WHAT NEEDS TO BE DONE:
Please retype all of the entries that follow, leaving the images out.

DATA IN THIS EXERCISE:
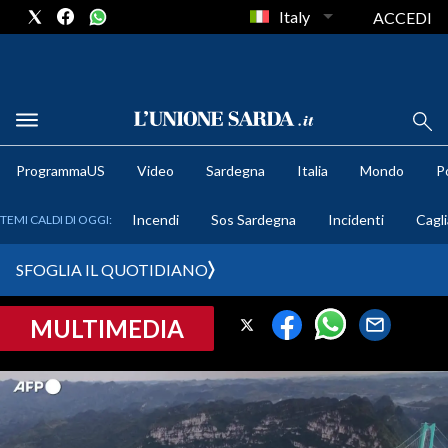
Italy
ACCEDI
METEO
ProgrammaUS
Video
Sardegna
Italia
Mondo
Po
COMUNI AL VOTO
Incendi
Sos Sardegna
Incidenti
Cagli
TEMI CALDI DI OGGI:
VIDEO
SFOGLIA IL QUOTIDIANO
FOTO
MULTIMEDIA
CRONACA SARDEGNA
CAGLIARI
PROVINCIA DI CAGLIARI
SULCIS IGLESIENTE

SOLUTION:
Italy
ACCEDI
METEO
ProgrammaUS
Video
Sardegna
Italia
Mondo
Po
COMUNI AL VOTO
Incendi
Sos Sardegna
Incidenti
Cagli
TEMI CALDI DI OGGI:
VIDEO
SFOGLIA IL QUOTIDIANO
FOTO
MULTIMEDIA
CRONACA SARDEGNA
CAGLIARI
PROVINCIA DI CAGLIARI
SULCIS IGLESIENTE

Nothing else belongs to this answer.